#### REQUIRED ACTION A
Answer these from the excerpt about the Mental Health First Aid™ class, one line each:
(i) How many long rows of tables fill the room?
(ii) What rules does Mandi say apply in the room?
(iii) How many hours does the group spend together?
#### REQUIRED ACTION B
For each statement, say whether it agrees with the excerpt about the Mental Health First Aid™ class. Answer yes or no, and quote the words from the excerpt that settle it.
(i) The narrator won the assistant professor position a year ago.
(ii) When Mandi asks about anxiety, the narrator raises a hand.
(iii) Suicide is the leading cause of death for adults age 18 to 24.
#### REQUIRED ACTION C
Write the next few paragraphs of the essay about the Mental Health First Aid™ class, starting right after its last sentence.

EXCERPT Start Marker

The Room of Mental Health First Aid™ is, in its usual operating hours, a sterile classroom filled with six long rows of tables. This is the same room in which many of us meet monthly to discuss the unsexy specifics of curriculum changes and policy requirements. It’s the room I stood in six months ago and convinced a committee to give me the assistant professor position I now hold. I wore a black suit, clicked through PowerPoint slides, gave confident answers. I wore the very persona of infallible competence that this room has, at least for today, invited us to disarm.

Not quite public, not quite private, the room of Mental Health First Aid™ invites professionals to disclose, with promised confidentiality, all the ways it has been hard for us to be human. “We use Vegas rules here,” Mandi says, clicking to a slide that features the city’s iconic neon welcome sign. “What happens here stays here.” We can disclose adolescent-onset anxiety. We can explain how trauma might link across our years like beads on a string. We can say what we would otherwise never say in this room: “Nope, the textbook descriptions of panic attacks are incomplete. Mine begin in my arms, or my belly, or my dizzied head.”

It strikes me that if more spaces followed the norms of the room of Mental Health First Aid™, we might actually need less mental health first aid.

Mandi is a thirty-something woman with alto-voiced cheer. “How many of you have experienced depression?”

Hands go up.

“Anxiety?”

More hands. Nearly all the hands, including my own.

This is one of Mandi’s strategies: accessing our personal experiences. She has given us softcover textbooks, and she scrolls through infographic slides from the National Council for Community Behavioral Healthcare. But she also invites us to use ourselves as references, as wildly imperfect maps that might touch or even lay over and align with the maps of others, and which might, along with the textbook and slides, help us cobble together a fuller topography of what it means to be human.

We learn the official statistics: Twenty percent of young adults, ages 18 to 24, experience a mental health disorder.[†] Two-thirds of students who need mental health support do not seek it. The average number of years between when a person needs help and when they receive it is eight. The age of a third grader, the time it takes for a typical human to go from drooling baby to sassy calculator of math problems. Suicide is the second leading cause of death for adults age 18 to 24.

“Why?” Mandi asks us to speculate.

“Social media?” someone calls from the front row.

“Climate change fears?” another person guesses from the side.

Mandi nods. “Sure. Those are all factors.”

But why, she says, is a question even experts haven’t answered. In our eight hours together, we will attempt to answer another: What can we do?

EXCERPT End Marker
SUPPLIED DATA Start Marker

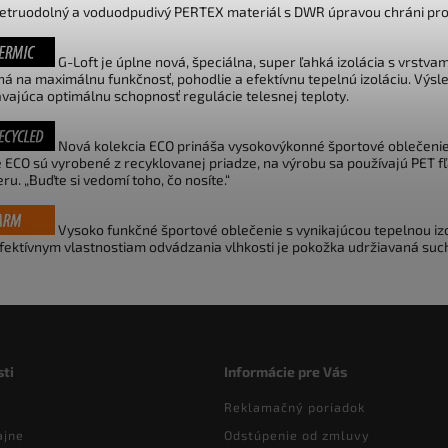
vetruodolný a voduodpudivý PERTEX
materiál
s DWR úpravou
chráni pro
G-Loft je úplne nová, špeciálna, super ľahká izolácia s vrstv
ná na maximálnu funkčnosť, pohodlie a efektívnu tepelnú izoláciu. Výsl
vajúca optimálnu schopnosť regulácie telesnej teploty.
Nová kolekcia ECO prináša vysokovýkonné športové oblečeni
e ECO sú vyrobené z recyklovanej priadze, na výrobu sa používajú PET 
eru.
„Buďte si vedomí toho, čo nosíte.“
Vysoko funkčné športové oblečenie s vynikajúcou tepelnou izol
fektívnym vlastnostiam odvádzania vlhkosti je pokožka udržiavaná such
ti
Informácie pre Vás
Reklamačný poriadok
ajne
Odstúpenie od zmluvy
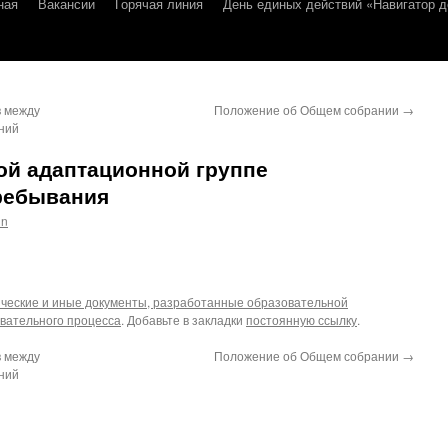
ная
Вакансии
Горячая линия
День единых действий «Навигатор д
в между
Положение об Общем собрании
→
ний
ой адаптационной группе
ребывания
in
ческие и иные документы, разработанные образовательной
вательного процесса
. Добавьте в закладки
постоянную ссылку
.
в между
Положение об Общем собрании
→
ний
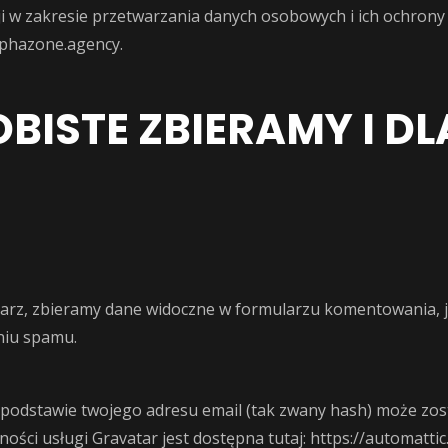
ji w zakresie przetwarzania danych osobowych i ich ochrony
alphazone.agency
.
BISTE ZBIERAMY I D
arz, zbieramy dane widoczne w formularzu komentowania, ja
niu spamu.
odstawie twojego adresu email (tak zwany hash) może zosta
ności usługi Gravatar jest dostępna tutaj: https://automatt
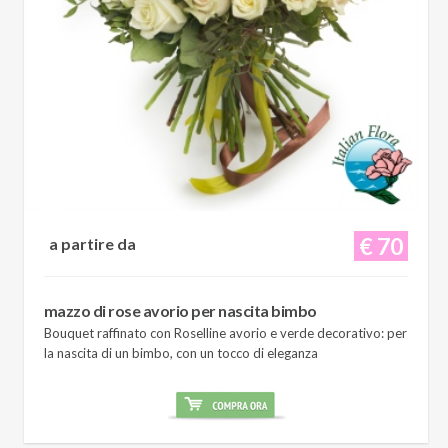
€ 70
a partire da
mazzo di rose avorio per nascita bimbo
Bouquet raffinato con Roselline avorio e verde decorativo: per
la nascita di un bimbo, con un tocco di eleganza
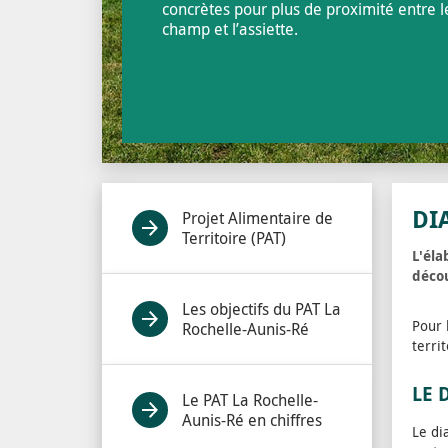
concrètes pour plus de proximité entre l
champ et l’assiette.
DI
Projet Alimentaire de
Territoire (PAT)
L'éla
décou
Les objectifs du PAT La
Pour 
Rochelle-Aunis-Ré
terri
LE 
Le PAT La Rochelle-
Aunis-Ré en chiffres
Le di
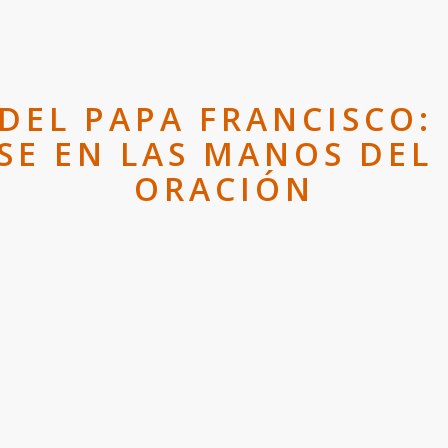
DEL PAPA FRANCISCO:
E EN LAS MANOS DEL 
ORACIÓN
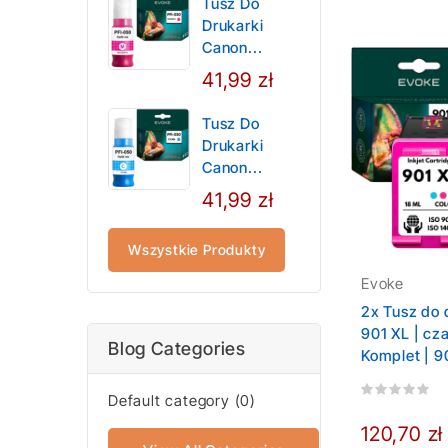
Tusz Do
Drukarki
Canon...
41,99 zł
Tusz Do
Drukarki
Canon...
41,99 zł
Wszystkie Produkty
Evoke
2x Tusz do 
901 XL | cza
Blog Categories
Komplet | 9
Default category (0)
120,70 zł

SUPPLIED DATA End Marker

#### ANSWER A
(i) Six.
(ii) Vegas rules.
(iii) Eight.

#### ANSWER B
(i) No: "It’s the room I stood in six months ago and convinced a committee to give me the assistant professor position I now hold."
(ii) Yes: "More hands. Nearly all the hands, including my own."
(iii) No: "Suicide is the second leading cause of death for adults age 18 to 24."

#### ANSWER C
•••

It turns out that what we can do is remarkably simple.

She splits the twenty-seven of us into two groups. One group is labeled “Listening.” Another is labeled “Not Listening.” The groups must race each other to come up with as many outward signs of their designated label as possible. I am in Not Listening.

“Looking at your cell phone!” one of my group members calls out.

“Looking away!” another shouts.

“Not making eye contact!”

I’m not making eye contact. I’m looking at my notepad, frantically recording their ideas. A colleague grabs my list and runs to the whiteboard to scribble our answers. With equal urgency, members of Listening do the same.

“Time,” Mandi calls.

She tallies our lists. We of Not Listening have generated twenty-one outward signs. Listening only has nineteen. Not Listening wins!

But the whole point of the activity, of course, is that listening wins. It’s the “L” in our five-step Mental Health First Aid™ plan, which goes by the acronym ALGEE. We’ve skipped over the letter A for now. Mandi says it’s the hardest—we’ll get to it at the end.

Why ALGEE? “Because this program came from Australia,” our facilitator says to laughter. Maybe the others imagine what I do: surfers along the Gold Coast, aerial views of the Great Barrier Reef. Algae, the photosynthetic organisms that made the planet hospitable for life. Maybe it can help do so again.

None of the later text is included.